Final classes vs. `volatile` fields

1 day ago 2
ARTICLE AD BOX

One of the guarantees of Java's memory model is that return from a constructor of a final class - having only final fields - happens-before any assignment of the reference to the created object. In other words, the following code is thread safe:

class State { private final int a; private final int b; public State(int a, int b) { this.a = a; this.b = b; } public int sum() { return a + b; } } class Sum { private State state; public void setState(State state) { this.state = state; } public int sum() { return state.sum(); } } final Sum sum = new Sum(); sum.setState(new State(0, 0)); new Thread(() -> { int i = 0; while (true) { sum.setState(new State(i, -i)); i += 1; } }).start(); new Thread(() -> { while (true) { System.out.println(sum.sum()); //Will always print 0 } }).start();

If the fields of class State were not final, then Sum.state should be declared as volatile to achieve semantic guarantees (or use other synchronization mechanisms). However, volatile is not free; it prevents reordering by the CPU which can be visible in tight loops. I wonder if final class guarantees come with a similar cost.

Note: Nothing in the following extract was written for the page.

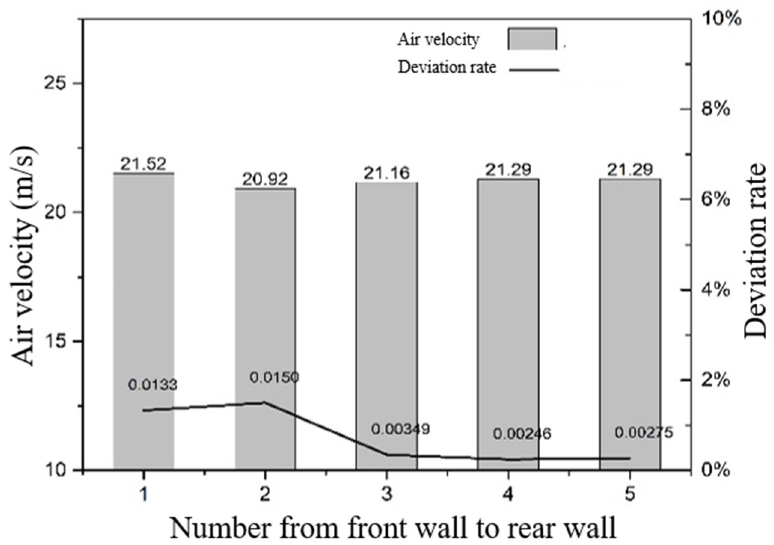
Figure 11. The calculated value of internal side upper secondary air exit velocity.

I am implementing a mutable CharSequence which should be thread safe. In order to minimize the synchronization overhead while maintaining the required invariant for the state of several variables, I intend to extract the implementation to a separate, immutable class, and have my CharSequence delegate all the methods to a field of that class in a manner similar to the example above. This, in particular, includes charAt, which is very likely to be called in tight loops. I wonder if I will be able to see any difference between an immutable state class, and a mutable one assigned to a volatile field (lets restrict ourselves to ARM and x686)? The immutability is not free; for example, some of the fields of the State class serve an auxiliary statistic function with zero impact on correctness of charAt, and making them final will force the creation of a new State instance whenever they need to be updated.

I am interested in as little overhead as possible when using the state (delegating to it) - changes are frequent enough to throw a wrench into the implementation, but will most likely be outnumbered by at least an order of magnitude by reads and can be slower.

To answer the unevitable 'why don't you benchmark it?' question: I very much would like. However, writing synthetic benchmarks is an art requring good understanding of the whole process, and I face traditional challanges:

Micro benchmark executes the code in isolation, with C2 hotspot sure to kick in, which is not guaranteed in a real system;

I do not have real control of how my class will be used by others;

I am don't know how to make sure that I measure what I am actually interested in, that is what kind of unwanted optimizations could potentially the JVM make that could reduce the problem due to its minimized nature.

Therefore, advice on how to benchmark code would be also appreciated.